The gist of what happened is summarized in a Chicago Tribune article from 9/5/21:
When he returned, he found a Black Lives Matter poster attached to his door. He took it down and replaced it with his own handwritten poster that said, “All Lives Matter to Our Lord and Savior Jesus Christ.” That poster was subsequently taken down after the head football coach told him to take it down. However, a colleague of Beathard’s shared a picture of the poster he took down. In response, some football players boycotted practice, and a campus wide boycott ensued and a list of demands was created by ISU students. One of the demands was for the department of athletics to publicly support the Black Lives Matter movement.
A few days later, Beathard was fired. He was dismissed on Sept. 2, 2020, by head coach Brock Spack, and the decision to terminate was authorized by then-athletic director Larry Lyons.
Beathard claims he was told he was fired because Spack did not like the direction of the offense. This is strange since Beathard set several records and the team achieved national ranking with his offense in 2014 and 2015 and again in 2018 and 2019.
Mr.Beathard is standing up for himself. He is suing the school’s head football coach and its former athletic director, claiming his First Amendment rights were violated after he replaced a Black Lives Matter poster from his office door with another poster.

:: Material shown ::

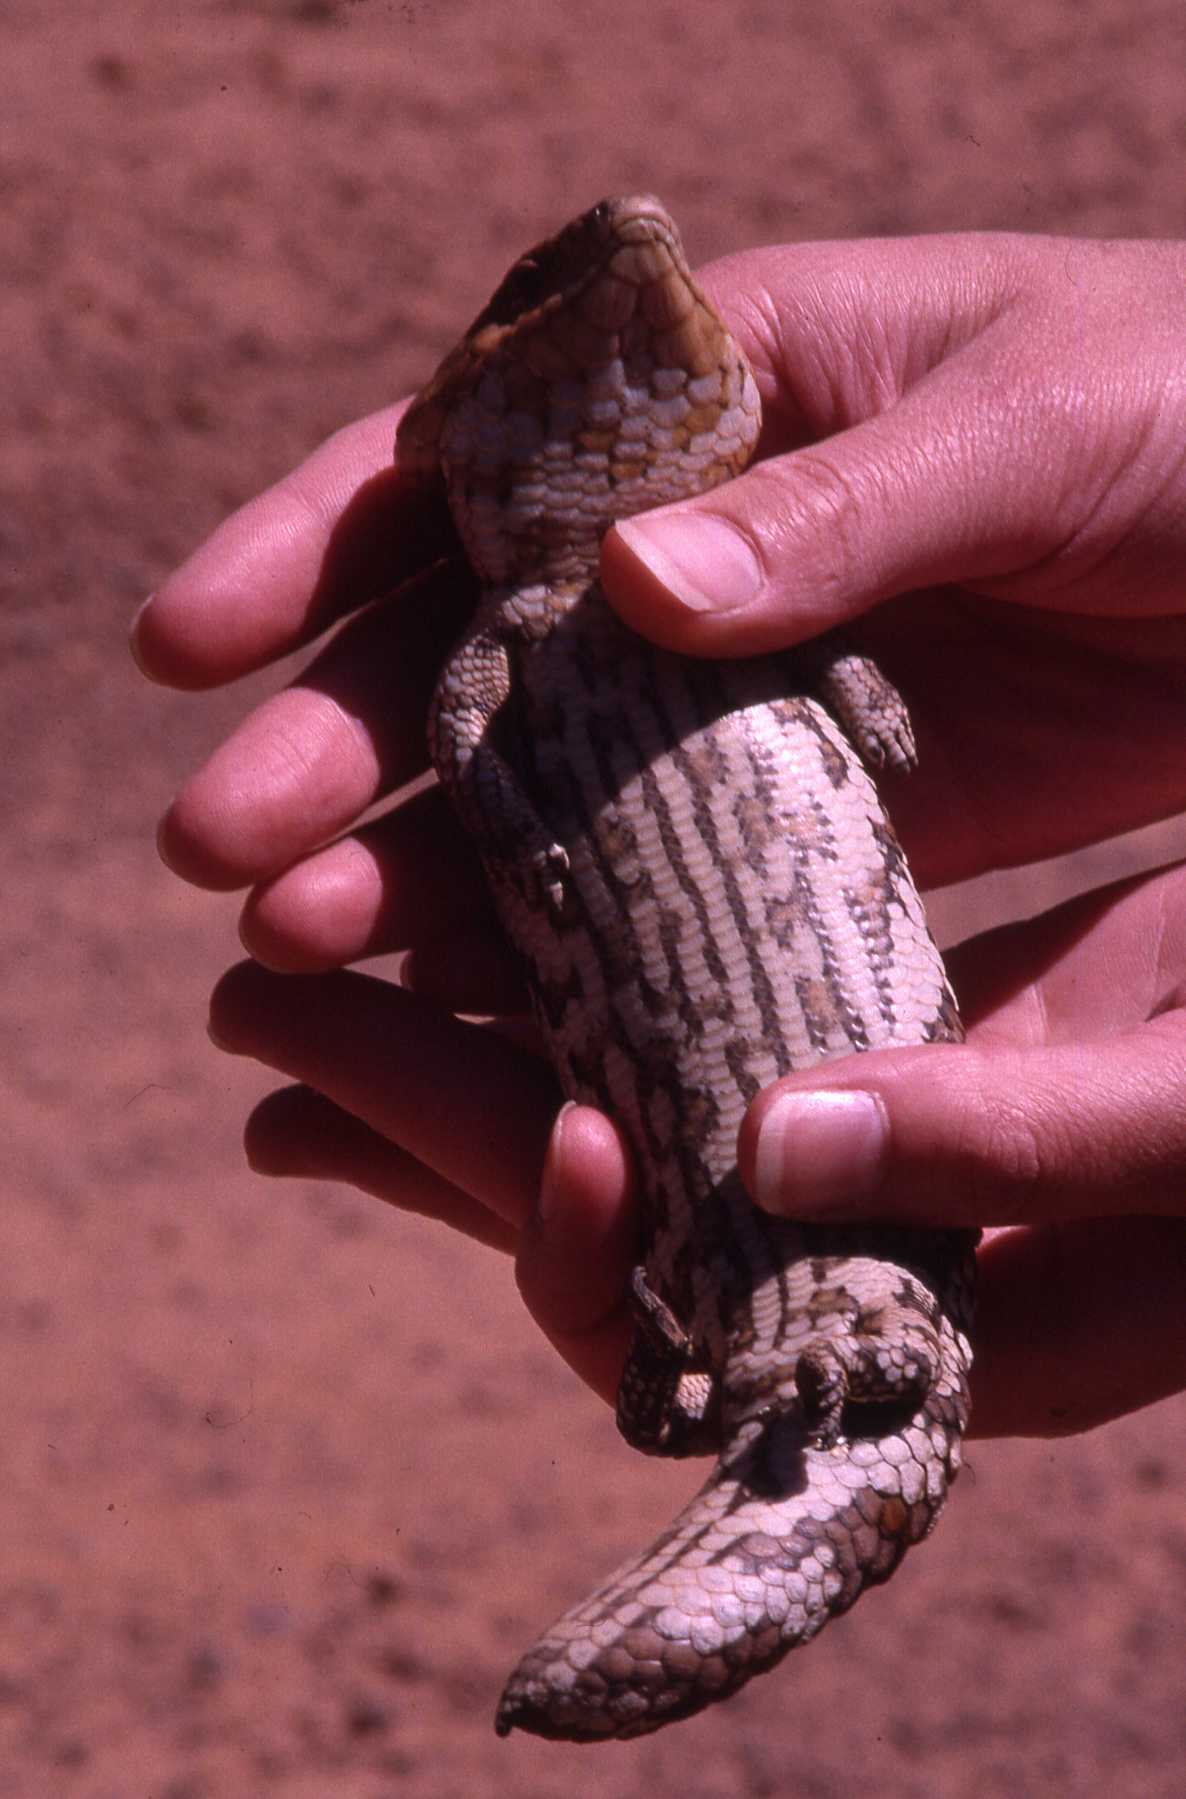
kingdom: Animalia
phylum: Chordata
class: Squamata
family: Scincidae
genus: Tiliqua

==

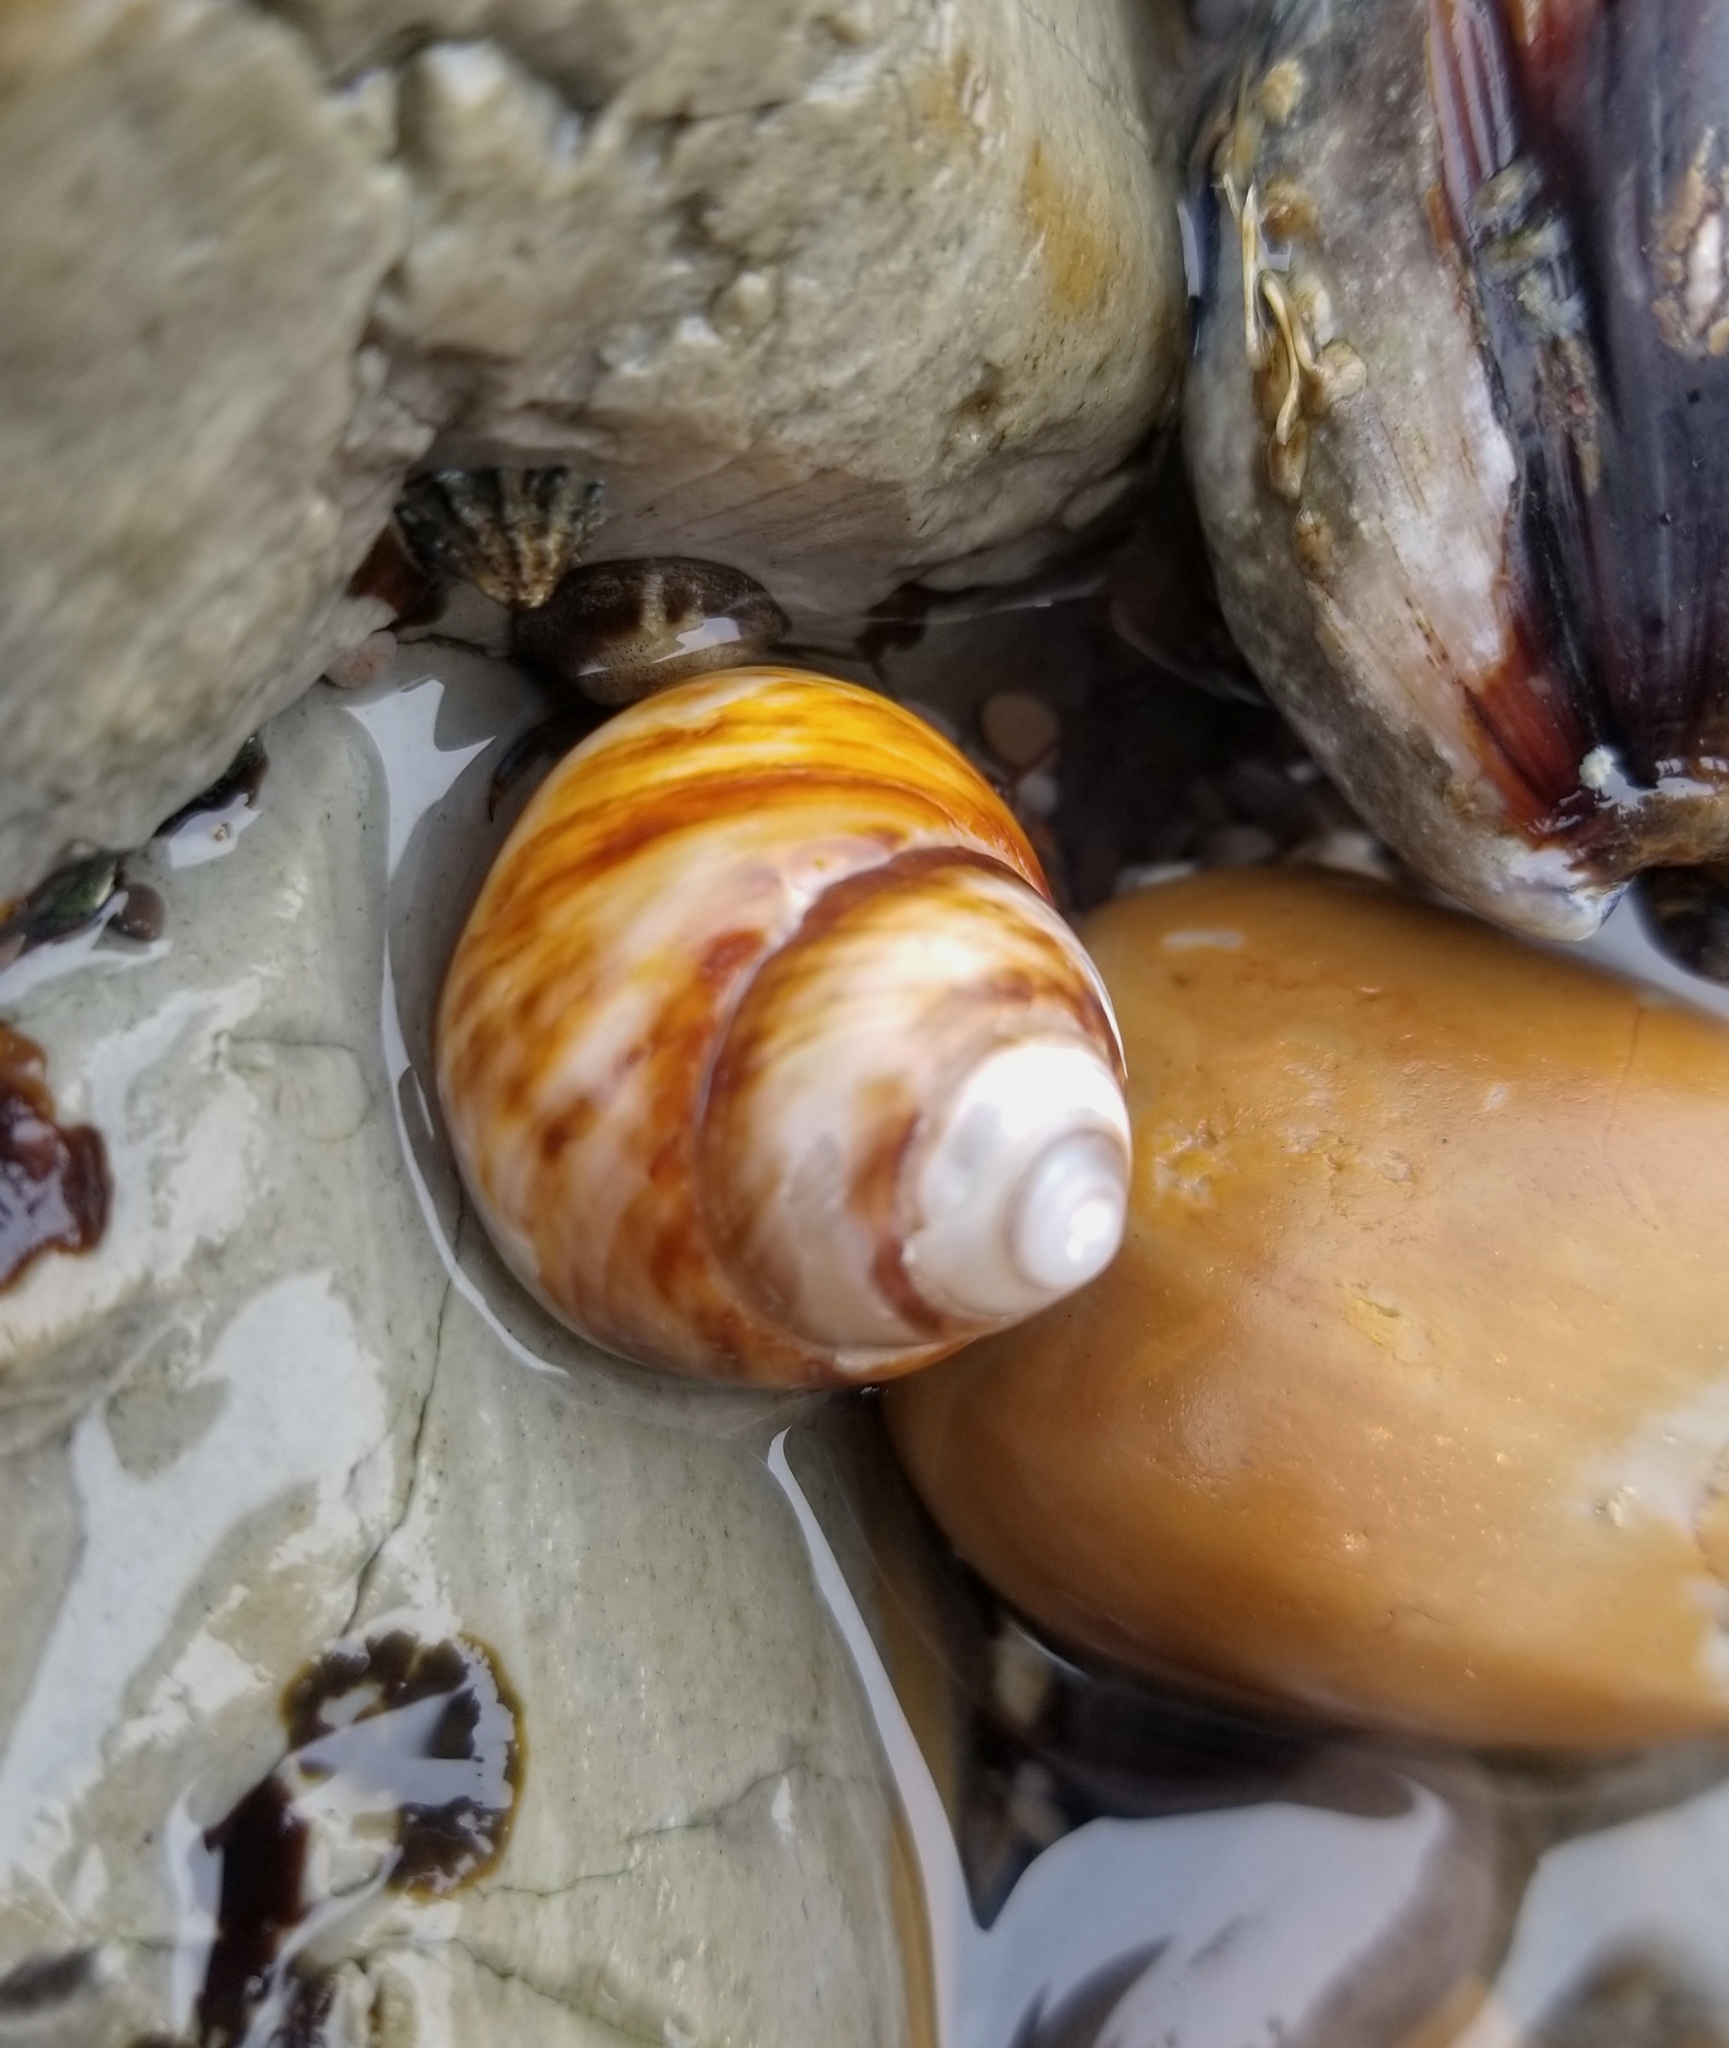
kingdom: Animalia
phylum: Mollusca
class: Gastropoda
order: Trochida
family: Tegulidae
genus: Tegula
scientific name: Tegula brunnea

...

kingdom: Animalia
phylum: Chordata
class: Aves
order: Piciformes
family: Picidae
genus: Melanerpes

:: Job ::
Answer these about the passage on Beathard's firing.
(a) What did Beathard's handwritten poster say?
(b) On what date was he dismissed, and who dismissed him?
(c) Whom is he suing?

:: Exercise result ::
(a) “All Lives Matter to Our Lord and Savior Jesus Christ.”
(b) Sept. 2, 2020, by head coach Brock Spack.
(c) The school's head football coach and its former athletic director.